Stored records
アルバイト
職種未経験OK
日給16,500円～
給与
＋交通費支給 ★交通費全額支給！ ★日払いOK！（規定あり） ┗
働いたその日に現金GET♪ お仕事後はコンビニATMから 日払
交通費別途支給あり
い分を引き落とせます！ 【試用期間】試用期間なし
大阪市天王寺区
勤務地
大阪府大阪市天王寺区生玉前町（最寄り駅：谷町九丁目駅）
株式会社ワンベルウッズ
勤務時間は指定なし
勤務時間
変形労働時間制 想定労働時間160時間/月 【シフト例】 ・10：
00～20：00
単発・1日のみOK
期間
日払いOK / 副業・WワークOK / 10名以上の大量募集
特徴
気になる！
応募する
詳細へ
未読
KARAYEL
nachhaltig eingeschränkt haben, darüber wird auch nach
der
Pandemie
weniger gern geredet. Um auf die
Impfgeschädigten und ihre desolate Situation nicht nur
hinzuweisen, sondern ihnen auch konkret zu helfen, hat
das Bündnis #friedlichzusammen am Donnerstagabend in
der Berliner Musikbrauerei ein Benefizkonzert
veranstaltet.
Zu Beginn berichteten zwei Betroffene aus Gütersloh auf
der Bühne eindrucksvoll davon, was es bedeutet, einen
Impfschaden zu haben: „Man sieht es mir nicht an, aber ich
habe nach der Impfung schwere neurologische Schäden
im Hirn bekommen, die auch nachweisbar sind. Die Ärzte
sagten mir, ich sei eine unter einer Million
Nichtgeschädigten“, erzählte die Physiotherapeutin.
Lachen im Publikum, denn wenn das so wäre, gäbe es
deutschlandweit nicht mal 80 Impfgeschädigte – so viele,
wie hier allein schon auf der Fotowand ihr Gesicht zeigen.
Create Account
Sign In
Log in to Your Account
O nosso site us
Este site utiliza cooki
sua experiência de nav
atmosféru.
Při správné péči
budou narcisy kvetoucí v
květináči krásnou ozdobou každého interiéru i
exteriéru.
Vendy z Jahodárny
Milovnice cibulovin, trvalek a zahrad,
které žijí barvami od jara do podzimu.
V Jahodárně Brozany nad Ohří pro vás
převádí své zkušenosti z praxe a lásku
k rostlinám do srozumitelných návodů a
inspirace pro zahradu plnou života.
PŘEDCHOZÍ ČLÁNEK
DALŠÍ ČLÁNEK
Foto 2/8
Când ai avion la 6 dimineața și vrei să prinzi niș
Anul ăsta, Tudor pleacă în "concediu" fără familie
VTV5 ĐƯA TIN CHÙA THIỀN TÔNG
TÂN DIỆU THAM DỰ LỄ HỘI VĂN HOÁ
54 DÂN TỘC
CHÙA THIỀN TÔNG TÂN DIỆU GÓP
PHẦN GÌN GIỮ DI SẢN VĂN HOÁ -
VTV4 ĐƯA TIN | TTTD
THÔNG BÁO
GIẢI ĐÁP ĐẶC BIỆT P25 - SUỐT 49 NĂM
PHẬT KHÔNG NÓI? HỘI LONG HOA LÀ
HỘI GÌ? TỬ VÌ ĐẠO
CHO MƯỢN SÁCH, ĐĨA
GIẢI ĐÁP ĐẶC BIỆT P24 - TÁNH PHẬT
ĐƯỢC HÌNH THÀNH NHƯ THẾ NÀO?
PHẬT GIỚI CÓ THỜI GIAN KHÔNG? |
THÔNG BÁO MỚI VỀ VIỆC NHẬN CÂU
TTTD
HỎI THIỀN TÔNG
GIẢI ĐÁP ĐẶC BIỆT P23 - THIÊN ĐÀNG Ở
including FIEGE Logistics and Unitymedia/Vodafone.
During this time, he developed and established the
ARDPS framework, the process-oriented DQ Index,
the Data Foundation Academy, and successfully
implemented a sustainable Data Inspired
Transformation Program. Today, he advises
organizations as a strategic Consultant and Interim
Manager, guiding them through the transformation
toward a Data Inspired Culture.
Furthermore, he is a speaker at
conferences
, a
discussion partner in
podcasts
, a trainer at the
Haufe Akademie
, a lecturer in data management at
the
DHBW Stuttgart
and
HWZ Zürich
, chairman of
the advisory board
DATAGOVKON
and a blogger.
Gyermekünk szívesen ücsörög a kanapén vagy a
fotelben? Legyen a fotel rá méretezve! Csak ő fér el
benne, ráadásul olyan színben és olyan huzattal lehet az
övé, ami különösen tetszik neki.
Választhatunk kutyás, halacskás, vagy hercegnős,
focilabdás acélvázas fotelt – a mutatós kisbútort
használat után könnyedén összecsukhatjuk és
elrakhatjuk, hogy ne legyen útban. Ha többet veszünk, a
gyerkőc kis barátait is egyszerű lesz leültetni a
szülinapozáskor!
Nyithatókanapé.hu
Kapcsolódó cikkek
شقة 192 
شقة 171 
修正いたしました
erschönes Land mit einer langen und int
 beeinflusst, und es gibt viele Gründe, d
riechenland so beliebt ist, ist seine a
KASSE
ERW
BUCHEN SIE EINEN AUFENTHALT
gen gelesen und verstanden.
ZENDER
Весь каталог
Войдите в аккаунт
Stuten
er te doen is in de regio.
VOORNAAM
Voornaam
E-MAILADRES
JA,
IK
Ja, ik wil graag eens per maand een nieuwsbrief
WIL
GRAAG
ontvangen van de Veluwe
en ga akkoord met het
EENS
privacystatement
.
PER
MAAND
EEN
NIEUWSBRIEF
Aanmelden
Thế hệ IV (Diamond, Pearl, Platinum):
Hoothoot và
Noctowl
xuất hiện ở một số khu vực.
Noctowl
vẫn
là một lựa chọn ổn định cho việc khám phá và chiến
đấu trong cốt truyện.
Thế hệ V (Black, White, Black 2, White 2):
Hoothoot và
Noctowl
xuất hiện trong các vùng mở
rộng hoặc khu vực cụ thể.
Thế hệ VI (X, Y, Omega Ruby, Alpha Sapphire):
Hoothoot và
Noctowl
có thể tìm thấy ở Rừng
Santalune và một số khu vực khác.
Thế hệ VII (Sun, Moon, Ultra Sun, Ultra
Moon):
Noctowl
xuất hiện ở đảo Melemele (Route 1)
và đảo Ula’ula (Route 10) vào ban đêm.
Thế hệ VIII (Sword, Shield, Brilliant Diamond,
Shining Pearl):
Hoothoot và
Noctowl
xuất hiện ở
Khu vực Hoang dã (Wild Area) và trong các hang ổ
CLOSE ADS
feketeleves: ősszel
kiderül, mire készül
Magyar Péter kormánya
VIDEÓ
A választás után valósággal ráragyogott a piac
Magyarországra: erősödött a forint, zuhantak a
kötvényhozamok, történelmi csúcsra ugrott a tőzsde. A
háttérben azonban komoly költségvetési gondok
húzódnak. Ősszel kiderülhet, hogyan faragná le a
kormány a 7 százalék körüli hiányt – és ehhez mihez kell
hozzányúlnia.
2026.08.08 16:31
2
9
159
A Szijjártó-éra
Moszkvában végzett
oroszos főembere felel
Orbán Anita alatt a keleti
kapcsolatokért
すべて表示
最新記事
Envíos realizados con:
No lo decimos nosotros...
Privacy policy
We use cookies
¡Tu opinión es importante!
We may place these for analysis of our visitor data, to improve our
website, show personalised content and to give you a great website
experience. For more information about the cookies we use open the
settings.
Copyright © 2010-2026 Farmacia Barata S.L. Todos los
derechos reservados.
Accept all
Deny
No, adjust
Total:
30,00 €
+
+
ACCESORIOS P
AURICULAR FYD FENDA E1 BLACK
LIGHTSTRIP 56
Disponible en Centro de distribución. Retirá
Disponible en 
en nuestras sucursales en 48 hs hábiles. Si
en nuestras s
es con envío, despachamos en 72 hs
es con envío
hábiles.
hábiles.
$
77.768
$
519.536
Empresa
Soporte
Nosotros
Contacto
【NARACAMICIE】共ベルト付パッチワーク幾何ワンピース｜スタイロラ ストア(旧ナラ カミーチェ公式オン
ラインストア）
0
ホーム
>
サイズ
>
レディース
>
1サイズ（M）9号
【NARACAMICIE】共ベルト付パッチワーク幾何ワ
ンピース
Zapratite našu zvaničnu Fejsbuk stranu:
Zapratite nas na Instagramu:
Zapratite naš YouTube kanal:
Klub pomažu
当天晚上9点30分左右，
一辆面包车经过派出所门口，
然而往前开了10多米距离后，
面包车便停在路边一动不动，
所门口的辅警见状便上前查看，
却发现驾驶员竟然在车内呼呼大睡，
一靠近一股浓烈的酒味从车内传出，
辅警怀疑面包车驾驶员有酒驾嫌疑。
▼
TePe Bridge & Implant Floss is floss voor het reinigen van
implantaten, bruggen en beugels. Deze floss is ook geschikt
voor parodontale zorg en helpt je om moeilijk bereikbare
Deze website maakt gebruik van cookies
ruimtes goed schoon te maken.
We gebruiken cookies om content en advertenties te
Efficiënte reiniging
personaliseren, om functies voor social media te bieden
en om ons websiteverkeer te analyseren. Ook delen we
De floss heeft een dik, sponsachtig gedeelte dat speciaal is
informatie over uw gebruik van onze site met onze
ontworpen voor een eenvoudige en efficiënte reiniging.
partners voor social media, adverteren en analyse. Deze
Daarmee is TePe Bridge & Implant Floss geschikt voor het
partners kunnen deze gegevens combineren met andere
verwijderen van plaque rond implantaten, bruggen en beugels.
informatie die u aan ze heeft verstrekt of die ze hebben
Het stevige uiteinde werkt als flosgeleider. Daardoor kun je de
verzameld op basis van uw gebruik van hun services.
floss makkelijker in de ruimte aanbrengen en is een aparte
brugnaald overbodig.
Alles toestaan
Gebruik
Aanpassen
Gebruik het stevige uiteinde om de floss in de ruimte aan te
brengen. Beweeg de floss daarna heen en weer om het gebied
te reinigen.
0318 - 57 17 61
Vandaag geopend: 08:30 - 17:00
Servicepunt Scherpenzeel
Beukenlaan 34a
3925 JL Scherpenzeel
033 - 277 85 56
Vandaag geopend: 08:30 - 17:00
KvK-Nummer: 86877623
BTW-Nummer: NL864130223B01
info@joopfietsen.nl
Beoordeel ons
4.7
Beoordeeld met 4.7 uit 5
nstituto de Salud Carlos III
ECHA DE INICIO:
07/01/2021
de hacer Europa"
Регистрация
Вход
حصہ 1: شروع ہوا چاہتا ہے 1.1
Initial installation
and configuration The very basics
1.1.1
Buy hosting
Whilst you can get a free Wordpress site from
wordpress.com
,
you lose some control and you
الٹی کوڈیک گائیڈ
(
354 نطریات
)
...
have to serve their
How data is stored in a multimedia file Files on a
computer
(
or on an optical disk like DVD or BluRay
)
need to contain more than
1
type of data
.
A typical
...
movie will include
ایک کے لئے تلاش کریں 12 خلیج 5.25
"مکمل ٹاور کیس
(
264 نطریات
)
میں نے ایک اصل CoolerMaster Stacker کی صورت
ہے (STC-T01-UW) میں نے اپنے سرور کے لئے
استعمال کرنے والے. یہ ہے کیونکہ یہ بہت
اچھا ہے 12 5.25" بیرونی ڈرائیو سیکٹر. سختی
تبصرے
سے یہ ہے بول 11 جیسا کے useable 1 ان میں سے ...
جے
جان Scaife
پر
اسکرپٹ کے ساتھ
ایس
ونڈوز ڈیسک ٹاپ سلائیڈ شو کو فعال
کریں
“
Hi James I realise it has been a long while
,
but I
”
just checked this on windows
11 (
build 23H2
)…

Assignment
Only the number is required: state how many lines of the entries hold the word "cookies".

Expected answer
4